Wednesday, March 24, 2010

The Salem Witch Trials

Throughout history, examples can be seen of persecution against people that others didn't understand. People are scared of the unknown, and can, if left to run rampant, cause mass hysteria. It happened during World War II, and even earlier than that in Salem, Massachusetts, in the late 1600's.

Most have heard the tale in some form or another, and most know that it's a direct result of several girls accusing the women of Salem of witchcraft. Around the web, if you've explored any Wiccan sites, you've undoubtedly run across some with their banners proclaiming "The Burning Times -- never again!" While the Salem Witch Trials were a tragedy, as much so as those who died earlier in history in Europe for similar reasons, there is possibly a reason behind the behavior that started the problems in the first place.

One must understand the way of life in the late 1600's. While settlers had arrived in America, the US Constitution wasn't drawn up until 1787, and we didn't even declare our independence from England until 1776. In the early colonial times, there was a strict way of life under religion, as the King of England believed it should be. At this time, the Puritan religion was the strength and backbone of Salem, and consisted of strict rules. For example, among the Puritan children, a child of six was expected to act as an adult! Additionally, anything new or different was probably brought about by the devil, according to them.

At the beginning of the whole issue, Reverend Parris was elected the minister of the community, but wasn't popular. It was his daughter and his niece, Abigail Williams, who became ill in 1692. They enjoyed the tales of a Barbados slave girl, Tituba, and often invited their friends to listen to her tales, as well. Their illness was described as involving convulsions and delirium. One of the friends soon followed with the inexplicable sickness, and clergy and doctors watched baffled, as the girls would shout nonsensical things, contort their bodies, and simply act unusual.

Because a natural explanation was absent, they turned to the supernatural -- such was the way of life. Immediately, it was decided that the girls were bewitched, under a spell. In those days, witchcraft was part of the devil's work (and sadly, is still considered to be so, regardless of how many say Wicca isn't about devil worship, but I digress). When coherent, the girls were forced to point the finger at the person(s) who were the cause of the spell. Three were originally named -- Sarah Good, Sarah Osborn, and Tituba, the slave girl.

Sarah Osborne declared her innocence; Sarah Good, in turn, pointed the finger at Sarah Osborne; and after a lashing, Tituba spoke of a white-haired man who forced her to sign the devil's book, and spun tales revolving around animals. She claimed that undiscovered witches lived amongst them, and longed to destroy their peaceful Puritan society... which is exactly what happened. The hunt for witches began.
New women and men were fingered as witches, and in May of 1692, the Salem Witch Trials began, and turned into pandemonium. By this point, the girls originally affected, whether it had degenerated into lies they didn't feel they could fess up to or not, were a presence in the courtroom and boldly announced when one of the accused were doing things to them. Martha Cory, they said, would wring her hands, and it would harm the girls physically.

Their drama filled the courtroom, and those of 'good and pure' souls ate it up, believing every word about people they'd known their whole lives.

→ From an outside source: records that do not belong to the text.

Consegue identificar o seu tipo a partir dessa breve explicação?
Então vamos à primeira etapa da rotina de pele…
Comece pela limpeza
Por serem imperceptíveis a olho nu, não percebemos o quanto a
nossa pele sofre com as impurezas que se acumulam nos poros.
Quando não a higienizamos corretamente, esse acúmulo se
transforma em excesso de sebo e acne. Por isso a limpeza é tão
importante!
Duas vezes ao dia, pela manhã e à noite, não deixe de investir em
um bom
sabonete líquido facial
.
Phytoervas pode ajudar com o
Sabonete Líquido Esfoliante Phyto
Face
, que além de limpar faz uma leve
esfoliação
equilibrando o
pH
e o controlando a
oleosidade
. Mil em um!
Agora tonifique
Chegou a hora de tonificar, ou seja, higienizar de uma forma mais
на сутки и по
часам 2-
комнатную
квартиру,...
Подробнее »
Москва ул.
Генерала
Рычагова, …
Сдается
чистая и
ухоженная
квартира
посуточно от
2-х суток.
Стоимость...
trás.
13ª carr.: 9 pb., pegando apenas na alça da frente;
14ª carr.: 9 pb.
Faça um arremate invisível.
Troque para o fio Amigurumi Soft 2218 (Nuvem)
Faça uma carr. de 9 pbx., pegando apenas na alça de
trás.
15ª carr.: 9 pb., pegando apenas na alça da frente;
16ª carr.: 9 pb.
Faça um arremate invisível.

These girls, who were 'possessed' or 'tormented' would cry out the names of those afflicting them in the town, and that was considered enough evidence to charge a person with witchcraft.

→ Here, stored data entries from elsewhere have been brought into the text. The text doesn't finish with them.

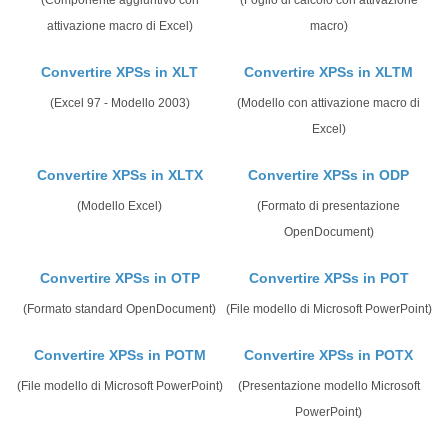
(Componente aggiuntivo con
(Foglio di calcolo con attivazione
attivazione macro di Excel)
macro)
Convertire XPSs in XLT
Convertire XPSs in XLTM
(Excel 97 - Modello 2003)
(Modello con attivazione macro di
Excel)
Convertire XPSs in XLTX
Convertire XPSs in ODP
(Modello Excel)
(Formato di presentazione
OpenDocument)
Convertire XPSs in OTP
Convertire XPSs in POT
(Formato standard OpenDocument)
(File modello di Microsoft PowerPoint)
Convertire XPSs in POTM
Convertire XPSs in POTX
(File modello di Microsoft PowerPoint)
(Presentazione modello Microsoft
PowerPoint)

This type of accusation, followed by hangings and other such executions went on for a year and those in prison on witchcraft charges, along with five awaiting execution, were pardoned in May of 1693.

The mystery still lies in ... what happened? Were the stories Tituba told so frightening to the young Puritans that they became ill? Did they just want some attention, and the lies grew to such proportions that they felt they couldn't take them back? Or was it something more natural?

One theory is that all of the behavior can be explained away by a diseased plant. Ergot, claviceps purpurea, affected many through history. In Europe, prior to the Salem Witch Trials, no one knew what it was, but they called it Holy Fire. Ergot is caused by a fungus growing on rye and other cereal grains. In the days of the colonies, they survived by farming, and if this hallucinogenic fungus was consumed, it held the same symptoms that the girls originally suffered with. It acts similar to LSD, and interferes with the neurotransmitter, serotonin. Additionally, it develops after especially wet seasons, which fits with the weather patterns that year.

When the symptoms of the original two developed, they screamed words of blasphemy to the Puritan community, had convulsive seizures, went into trance-like states, and complained of ants crawling on them. All of these are consistent with symptoms brought on by ergotism.

No one at the time knew anything about ergot, so no cure would be known, and because of the way of thinking during the time, they blamed something that they weren't able to understand, and linked it to the devil, since it had to be bad to cause such illness and behaviors. While it's true that they had no knowledge of true witchcraft, it was not a direct jab at Wicca. Even today, those that don't understand it point the finger at the devil.

Just like today, ignorance, and the lack of willingness to understand, or to even attempt to, is the root of the problem.